Among the stockpile were negatives and prints from some early lighting tests I had done quite a while ago. There were no dates on any of the prints, but based on my recollection and the clues found within the photographs (i.e. the Back to the Future deLorean model kit from 1991 and the Macintosh LCii which was discontinued in 1993), I’d say they were taken sometime around 1992.  I graduated high school in 1991 and started attending ArtCenter College of Design in 1994, so these pictures were done during my junior college days.

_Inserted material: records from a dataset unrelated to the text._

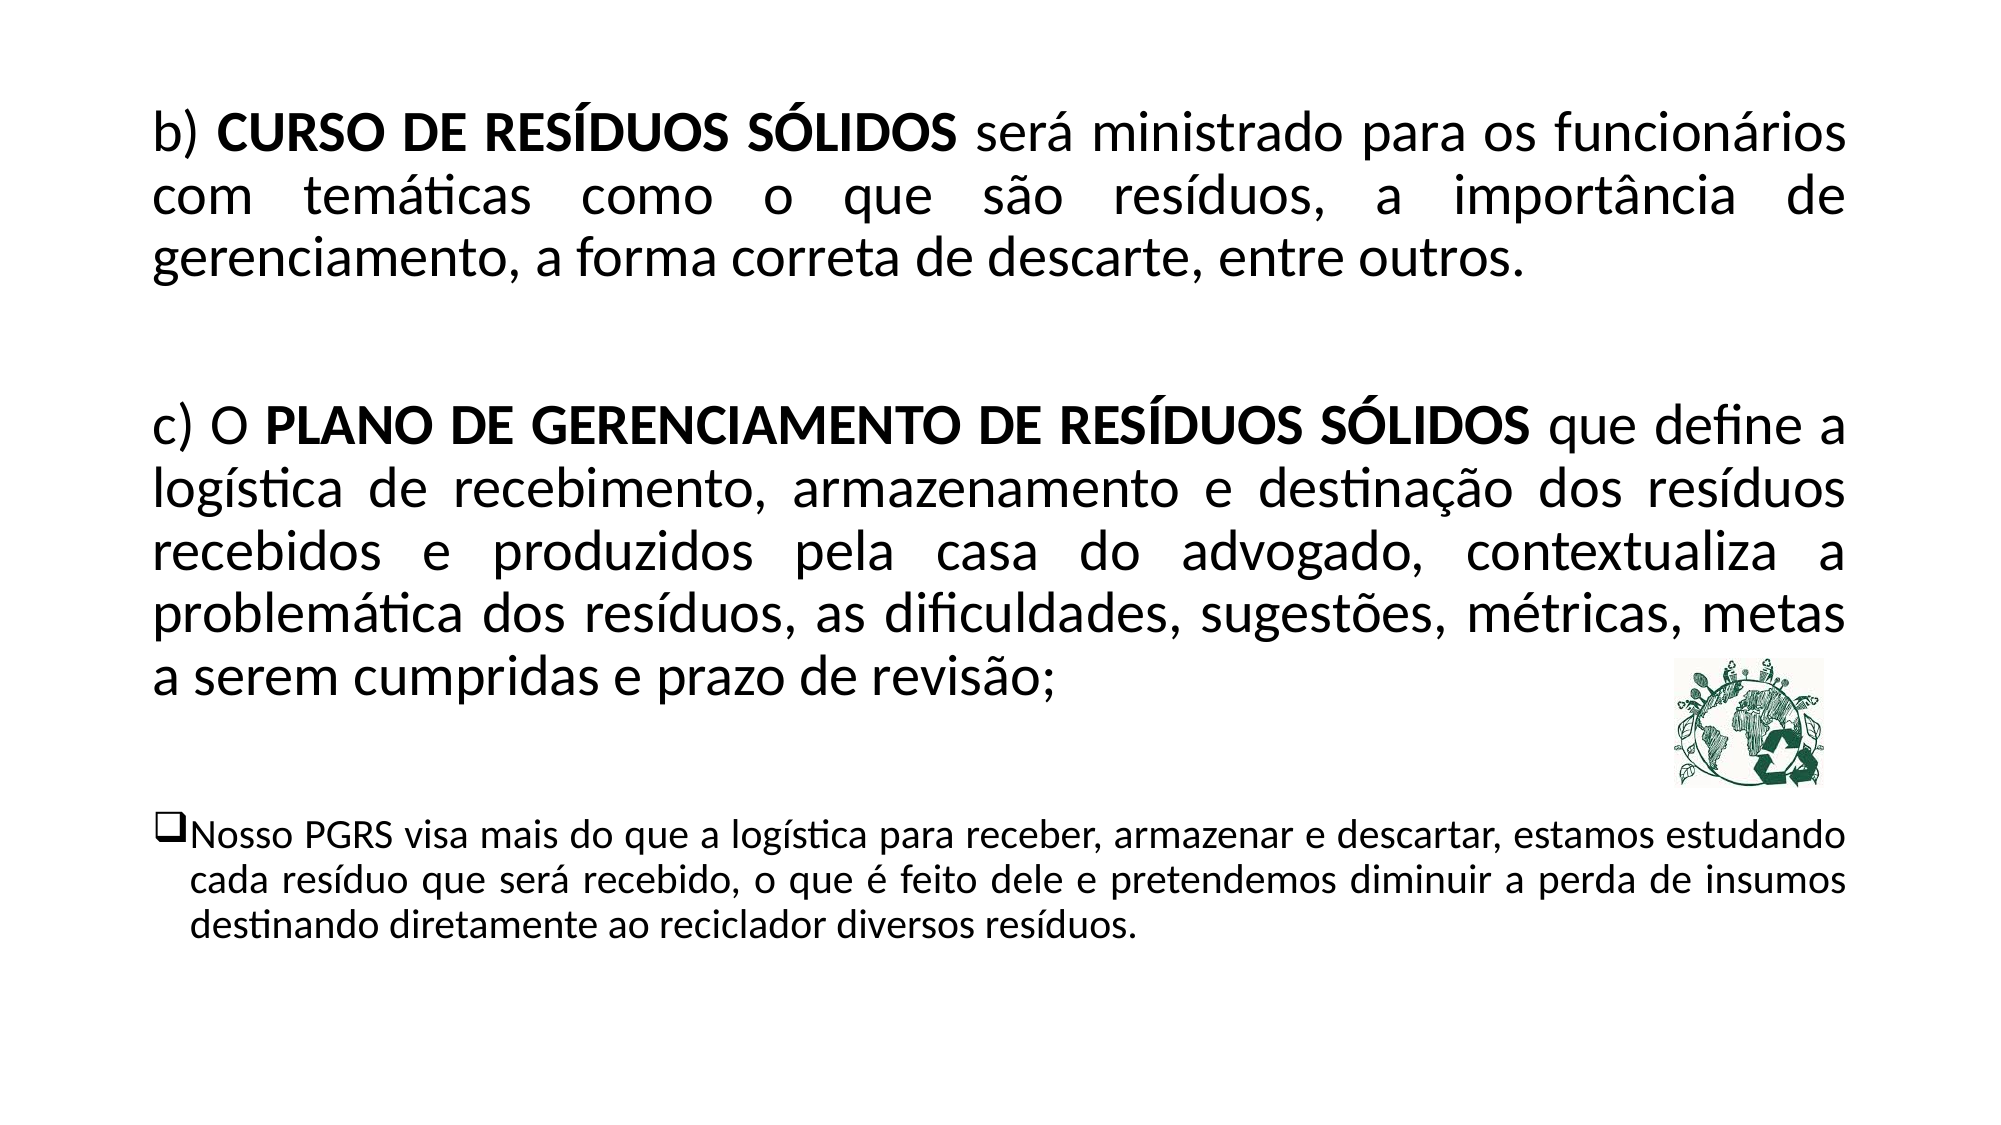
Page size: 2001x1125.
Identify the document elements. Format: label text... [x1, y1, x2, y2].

picture [1669, 656, 1824, 803]
list b) CURSO DE RESÍDUOS SÓLIDOS será ministrado para os funcionários com temáticas como o que são resíduos, a importância de gerenciamento, a forma correta de descarte, entre outros. c) O PLANO DE GERENCIAMENTO DE RESÍDUOS SÓLIDOS que define a logística de recebimento, armazenamento e destinação dos resíduos recebidos e produzidos pela casa do advogado, contextualiza a problemática dos resíduos, as dificuldades, sugestões, métricas, metas a serem cumpridas e prazo de revisão; Nosso PGRS visa mais do que a logística para receber, armazenar e descartar, estamos estudando cada resíduo que será recebido, o que é feito dele e pretendemos diminuir a perda de insumos destinando diretamente ao reciclador diversos resíduos. [137, 93, 1863, 1103]
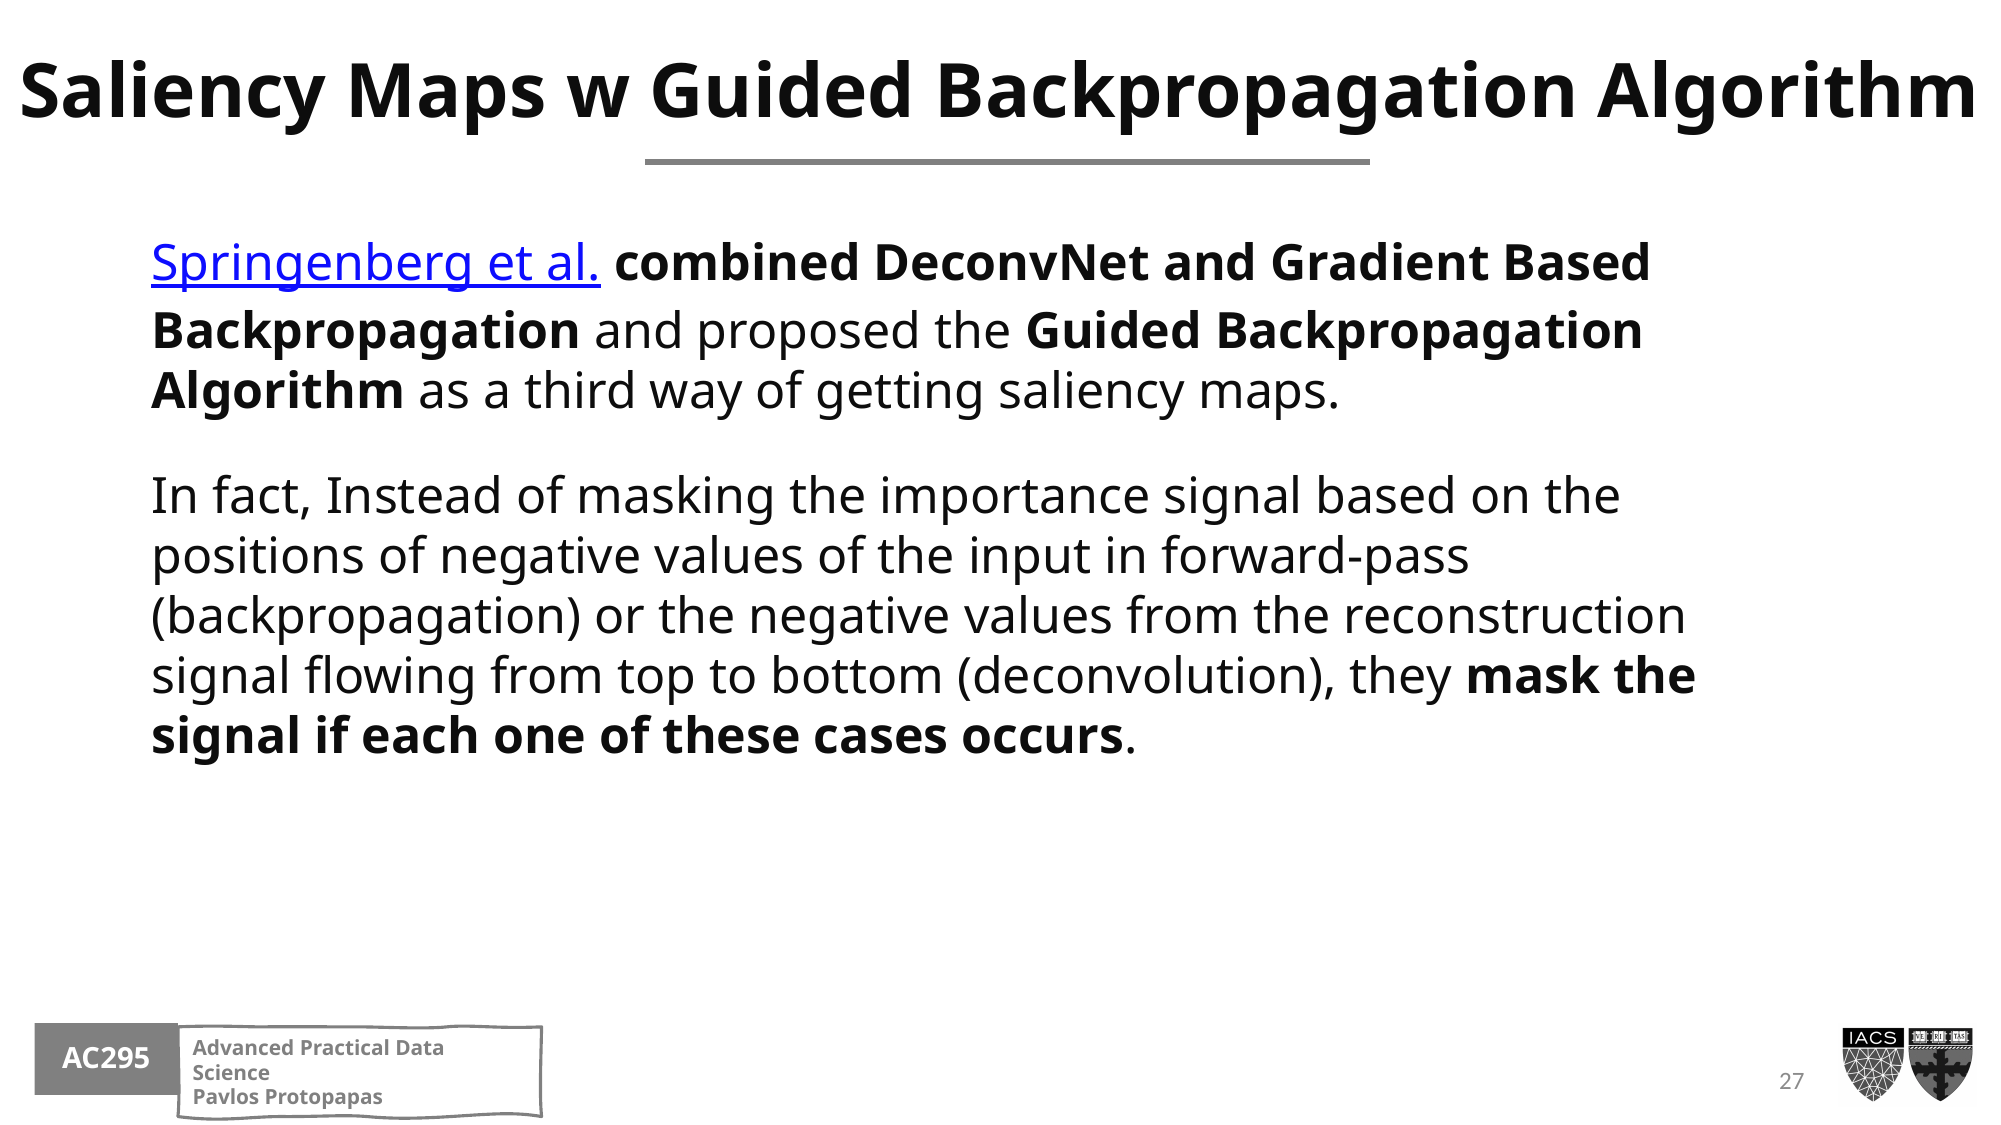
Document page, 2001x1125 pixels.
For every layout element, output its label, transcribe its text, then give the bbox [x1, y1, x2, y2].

slide_number 27 [1353, 1049, 1820, 1110]
title Saliency Maps w Guided Backpropagation Algorithm [0, 35, 2000, 162]
picture [1838, 1023, 1977, 1107]
list Springenberg et al. combined DeconvNet and Gradient Based Backpropagation and proposed the Guided Backpropagation Algorithm as a third way of getting saliency maps. In fact, Instead of masking the importance signal based on the positions of negative values of the input in forward-pass (backpropagation) or the negative values from the reconstruction signal flowing from top to bottom (deconvolution), they mask the signal if each one of these cases occurs. [136, 223, 1855, 1020]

If I remember correctly, I was studying a lot of David Fincher music videos and magazine ads for lighting styles and was still figuring out how to make things look nice for my video projects.  My sister had a 35mm SLR that she had stopped using and was, by default and unofficially, in my possession.  I wanted to see if I could replicate the lighting I saw in all those videos and magazine ads.  Two music videos, in particular, that were a big influences were Paula Abdul’s “The Way That You Love Me” (version 2) and George Michael’s “Freedom.” I just re-watched those videos—awesome.

I found out that the one-hour photo place I took my pictures to would develop black and white film on their machines, but they said it probably wouldn’t turn out that great.  I took my chances and bought a roll of Kodak 5052 TMax 100 Black and White film and turned my sister’s room (she was away at college) into a photo studio.  I had two Smith Victor movie lights that we had used in our high school productions, a ladder, a cardboard box, tracing paper, some duct tape and a bunch of bedsheets… and voila!  Instant product photography studio!

Looking back at these photos, I’m pretty impressed with what I had done before I really knew anything—consciously, at least.





When I started studying at ArtCenter, we had to take a photography class and I had access to actual printing equipment so I dug up the negatives from this early shoot and re-printed some of them to see what was there.  I was pretty surprised to see some really nice photos that I had previously thought were kinda junky.  Here are some of those newer prints (I may have gone a little heavy on the contrast filters during the printing process). I wish I had more prints to show.





All these photos you are seeing (and their accompanying negatives) were in the trash until I realized I could blog about it.  Don’t ever throw away your film negatives!  You never know when you’ll need to dig ’em up and reprint them.